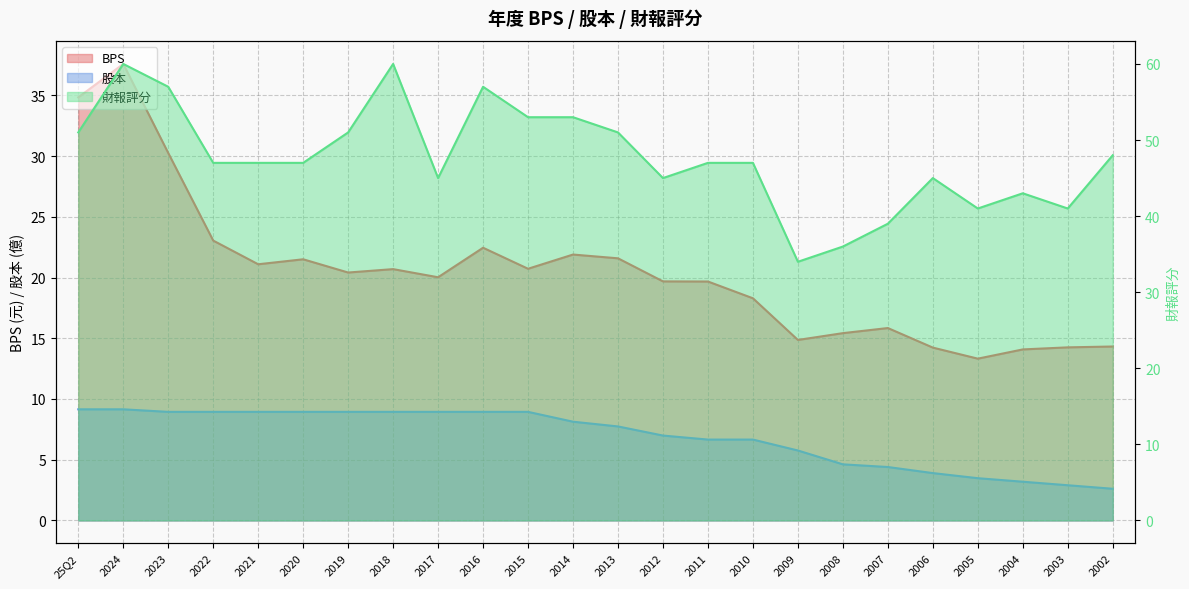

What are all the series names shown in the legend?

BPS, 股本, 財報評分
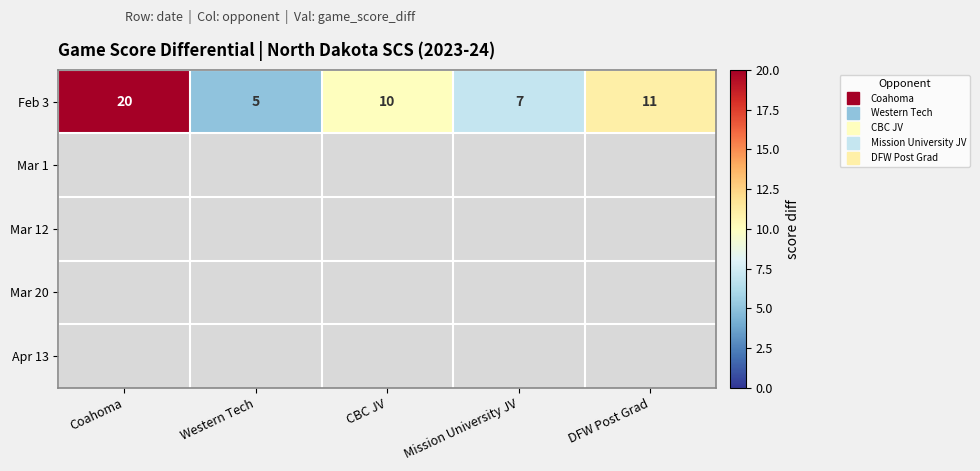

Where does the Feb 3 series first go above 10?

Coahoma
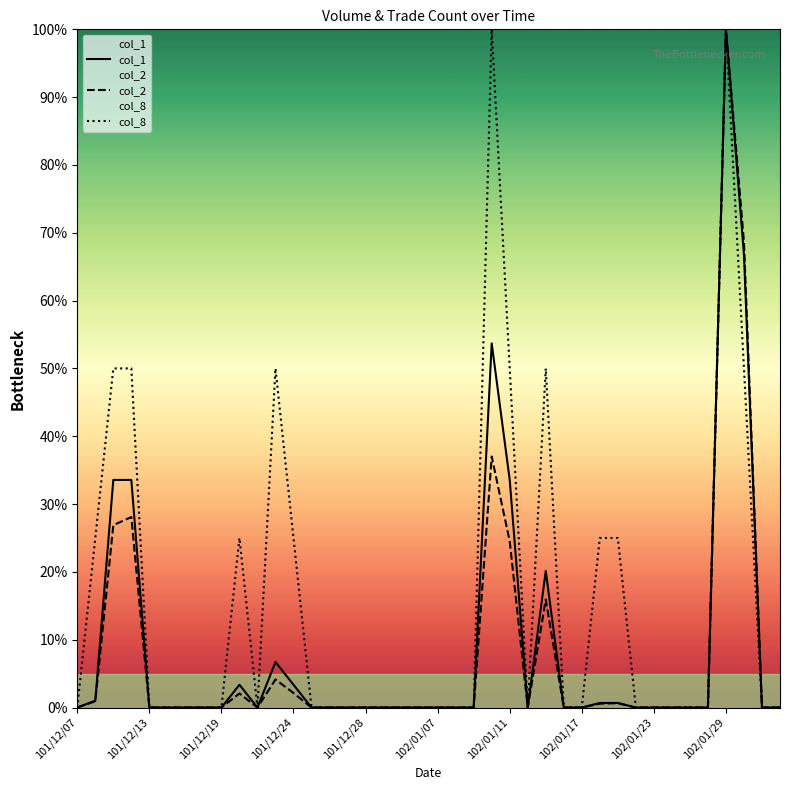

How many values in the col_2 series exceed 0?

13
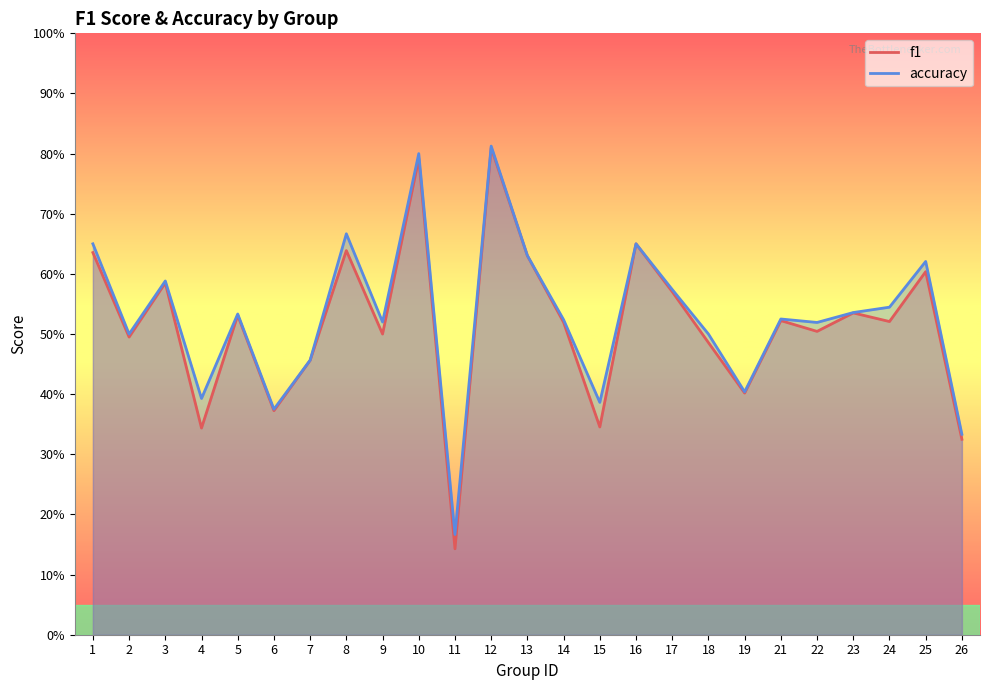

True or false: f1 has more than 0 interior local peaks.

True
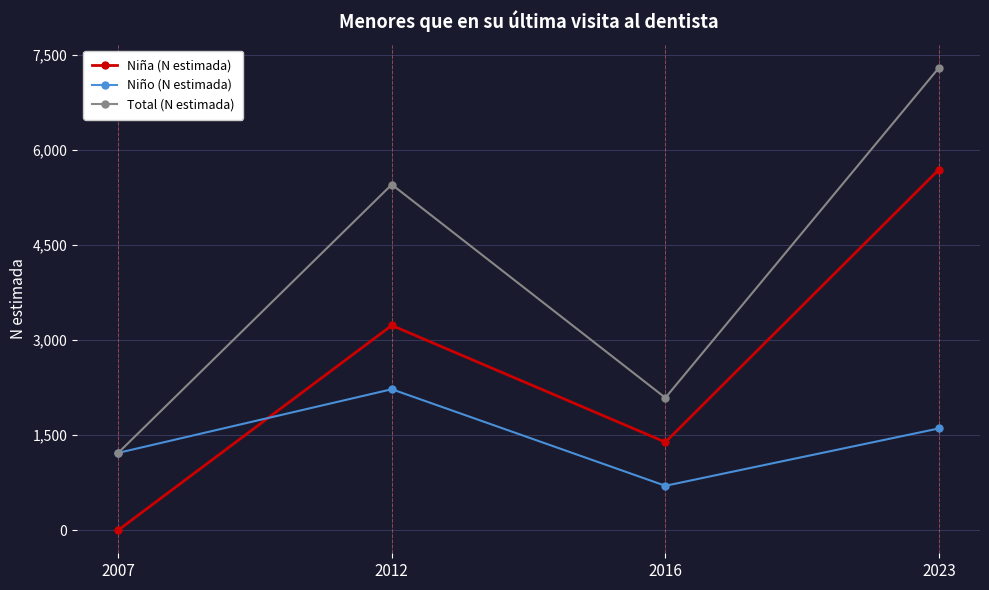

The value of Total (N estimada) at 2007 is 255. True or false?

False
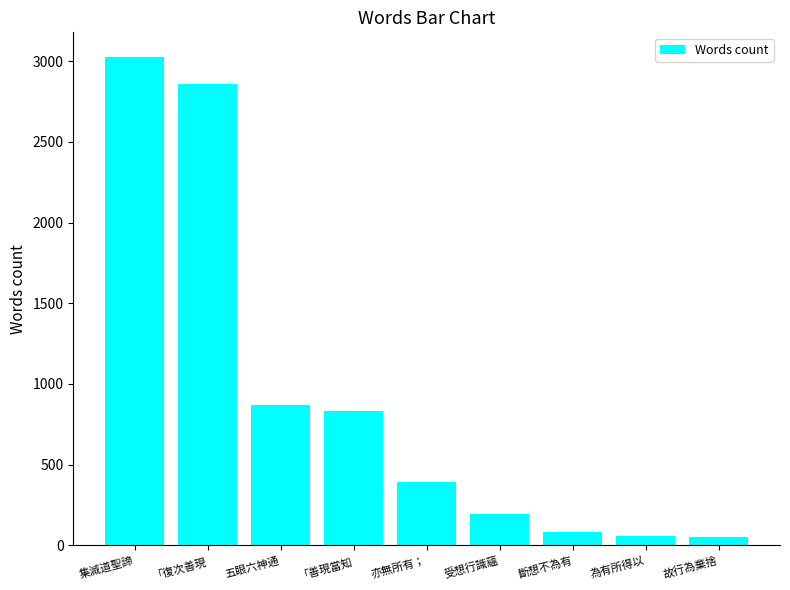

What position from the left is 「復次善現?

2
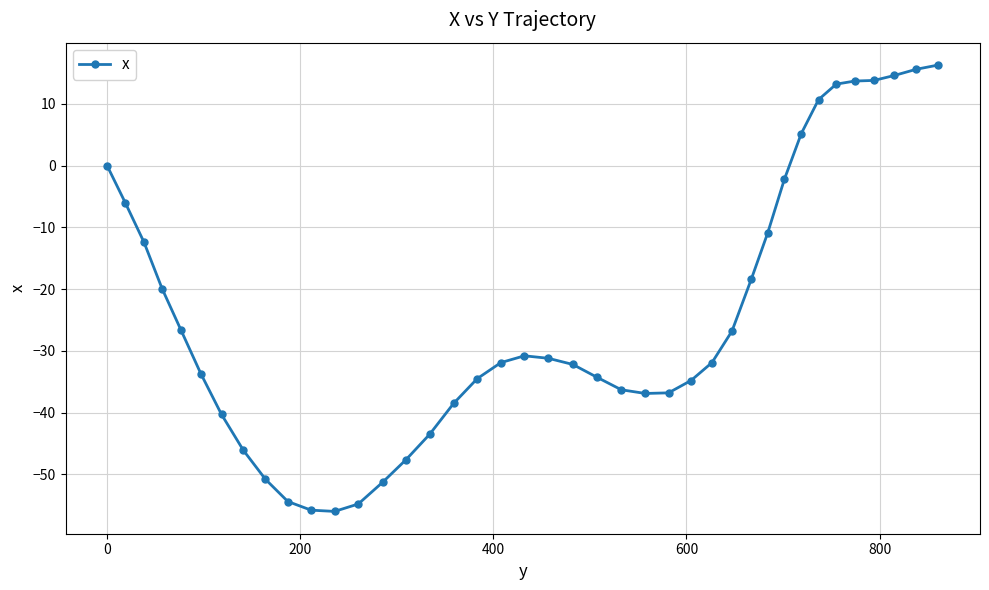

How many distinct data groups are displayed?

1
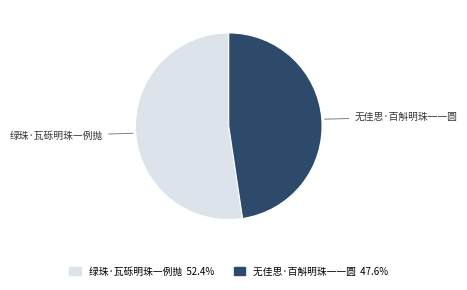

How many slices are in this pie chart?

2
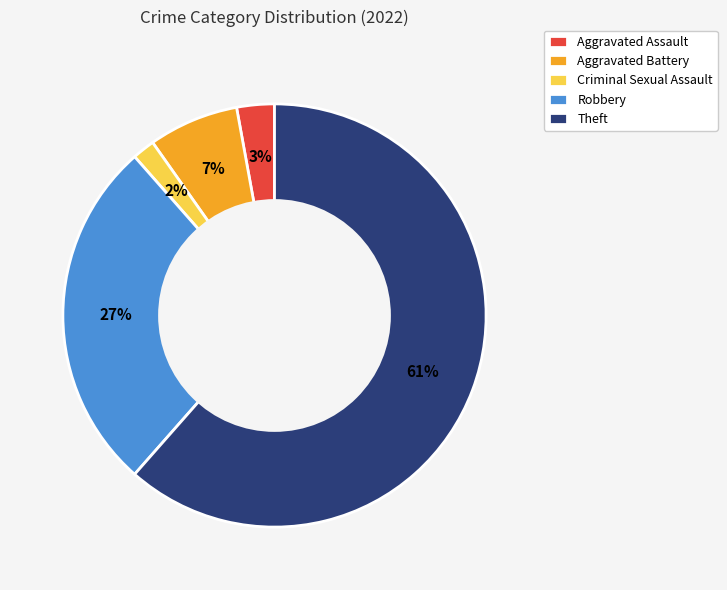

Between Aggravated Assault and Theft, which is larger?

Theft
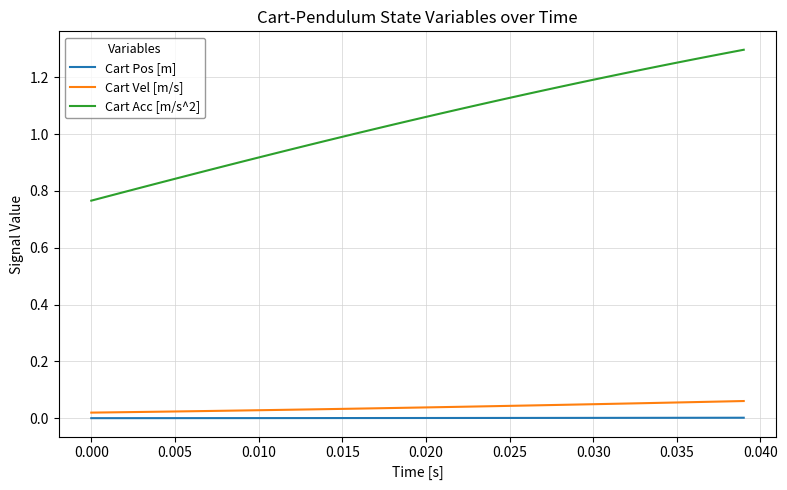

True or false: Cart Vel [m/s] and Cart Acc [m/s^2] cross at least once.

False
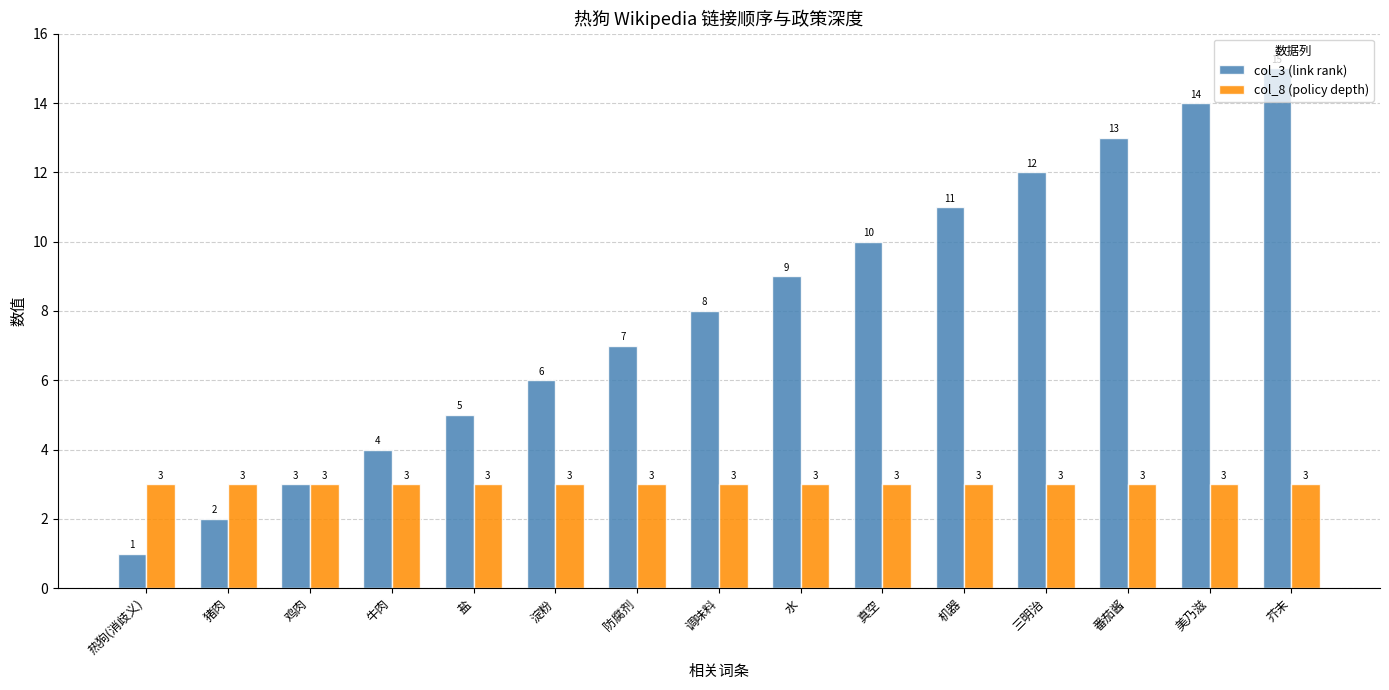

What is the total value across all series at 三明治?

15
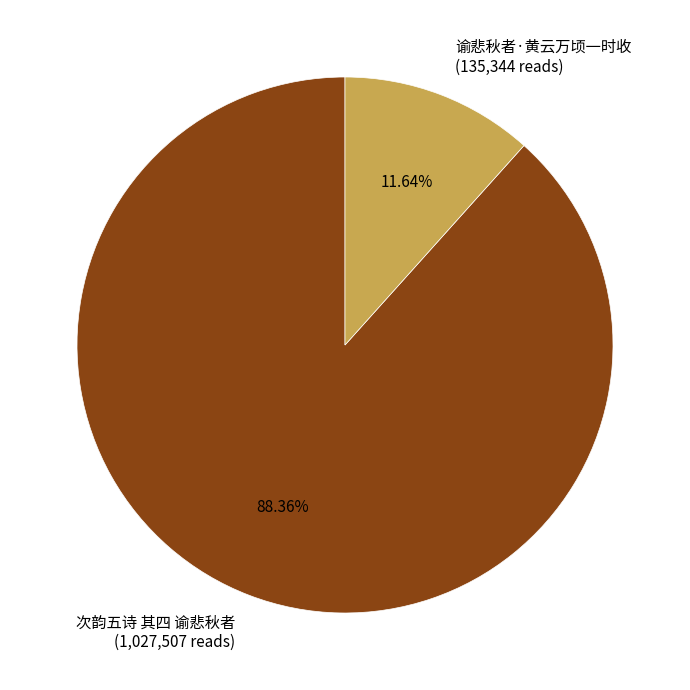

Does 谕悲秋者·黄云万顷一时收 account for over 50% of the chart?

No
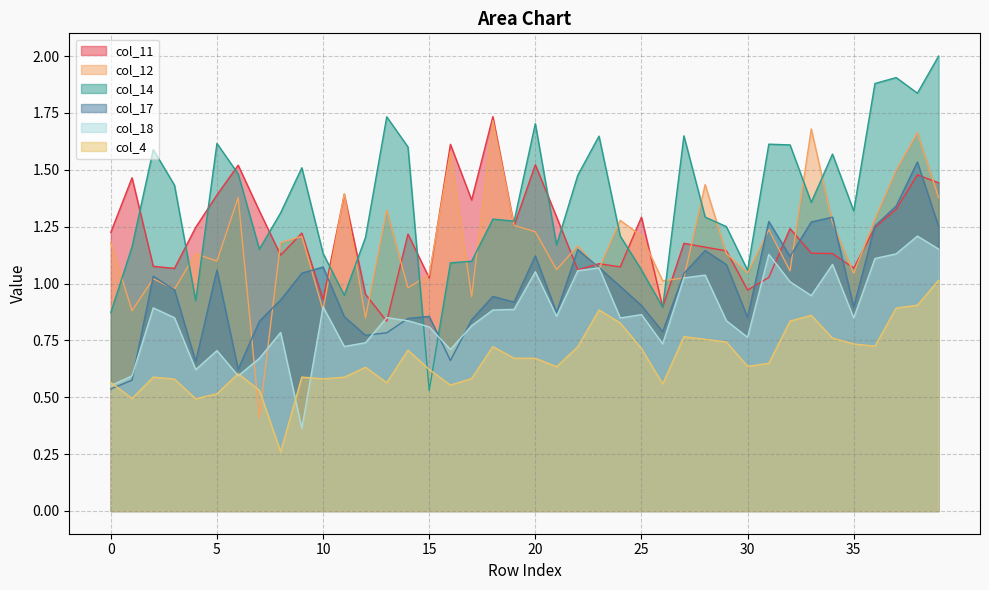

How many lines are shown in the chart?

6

ABOUT THIS EXERCISE:
Copy out each of the entries above word for word, leaving out the pictures.

WRITTEN REPLY:
What are all the series names shown in the legend?

BPS, 股本, 財報評分

Where does the Feb 3 series first go above 10?

Coahoma

How many values in the col_2 series exceed 0?

13

True or false: f1 has more than 0 interior local peaks.

True

The value of Total (N estimada) at 2007 is 255. True or false?

False

What position from the left is 「復次善現?

2

How many distinct data groups are displayed?

1

How many slices are in this pie chart?

2

Between Aggravated Assault and Theft, which is larger?

Theft

True or false: Cart Vel [m/s] and Cart Acc [m/s^2] cross at least once.

False

What is the total value across all series at 三明治?

15

Does 谕悲秋者·黄云万顷一时收 account for over 50% of the chart?

No

How many lines are shown in the chart?

6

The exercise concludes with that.